**Passage to read**.

::::::::::

3.3 The Fundamental Theorem of Statistical Learning
The VC characterization (Theorem 3.7) is the core equivalence. But the full picture is richer: PAC learnability is equivalent to nine conditions, not just three. The Fundamental Theorem packages them all.
Let \(\mathcal{H}\) be a hypothesis class of binary functions over a domain \(X\). The following are equivalent:
\(\mathcal{H}\) is PAC learnable.
\(\mathcal{H}\) is agnostic PAC learnable.
\(\operatorname{ERM}_\mathcal {H}\) is a PAC learner for \(\mathcal{H}\).
\(\mathcal{H}\) has the uniform convergence property.
\(\mathrm{VCdim}(\mathcal{H}) {\lt} \infty \).
\(\Pi _\mathcal {H}(m) {\lt} 2^m\) for some \(m\).
\(\mathcal{H}\) has a finite compression scheme.
Any finite subclass of \(\mathcal{H}\) over a finite domain is PAC learnable (with bounds depending on \(|\mathcal{H}|\)), and this property “lifts” to \(\mathcal{H}\).

::::::::::

**Stored data**.

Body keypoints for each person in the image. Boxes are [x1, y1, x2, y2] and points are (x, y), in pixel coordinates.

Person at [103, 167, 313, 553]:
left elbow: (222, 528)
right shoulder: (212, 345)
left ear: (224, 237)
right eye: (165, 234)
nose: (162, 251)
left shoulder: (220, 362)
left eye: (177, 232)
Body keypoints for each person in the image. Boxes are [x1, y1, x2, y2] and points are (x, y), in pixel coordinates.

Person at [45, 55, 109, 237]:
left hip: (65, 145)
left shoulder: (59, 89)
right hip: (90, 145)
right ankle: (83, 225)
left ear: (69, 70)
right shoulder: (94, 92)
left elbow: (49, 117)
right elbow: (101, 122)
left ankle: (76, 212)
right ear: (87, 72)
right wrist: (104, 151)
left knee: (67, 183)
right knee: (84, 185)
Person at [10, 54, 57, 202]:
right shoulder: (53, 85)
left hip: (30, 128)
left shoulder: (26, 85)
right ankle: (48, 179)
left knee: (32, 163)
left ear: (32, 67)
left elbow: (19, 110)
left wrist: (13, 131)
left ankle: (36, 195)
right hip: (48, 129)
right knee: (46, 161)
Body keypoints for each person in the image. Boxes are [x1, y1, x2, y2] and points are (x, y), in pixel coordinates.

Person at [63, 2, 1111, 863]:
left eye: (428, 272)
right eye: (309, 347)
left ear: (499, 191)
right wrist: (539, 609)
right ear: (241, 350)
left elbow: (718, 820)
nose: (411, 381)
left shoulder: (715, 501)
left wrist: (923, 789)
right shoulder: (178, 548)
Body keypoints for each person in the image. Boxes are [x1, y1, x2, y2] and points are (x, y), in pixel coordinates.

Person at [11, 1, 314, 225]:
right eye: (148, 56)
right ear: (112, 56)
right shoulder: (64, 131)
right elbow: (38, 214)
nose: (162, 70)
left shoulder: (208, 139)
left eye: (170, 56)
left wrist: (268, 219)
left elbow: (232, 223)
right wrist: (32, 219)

::::::::::

**Work instructions**.
**A)** Answer these from the statistical learning text, one line each:
(i) Which numbered theorem is given as the VC characterization?
(ii) What kind of functions make up the hypothesis class?
(iii) What kind of compression scheme does one of the listed conditions require?
**B)** Write out the statistical learning text word for word, from "3.3 The Fundamental" to "is PAC learnable.".
Answer using only the text on statistical learning; the records play no part.

**Task-by-task results**.
**A)**
(i) Theorem 3.7
(ii) Binary functions over a domain \(X\)
(iii) A finite compression scheme

**B)**
3.3 The Fundamental Theorem of Statistical Learning
The VC characterization (Theorem 3.7) is the core equivalence. But the full picture is richer: PAC learnability is equivalent to nine conditions, not just three. The Fundamental Theorem packages them all.
Let \(\mathcal{H}\) be a hypothesis class of binary functions over a domain \(X\). The following are equivalent:
\(\mathcal{H}\) is PAC learnable.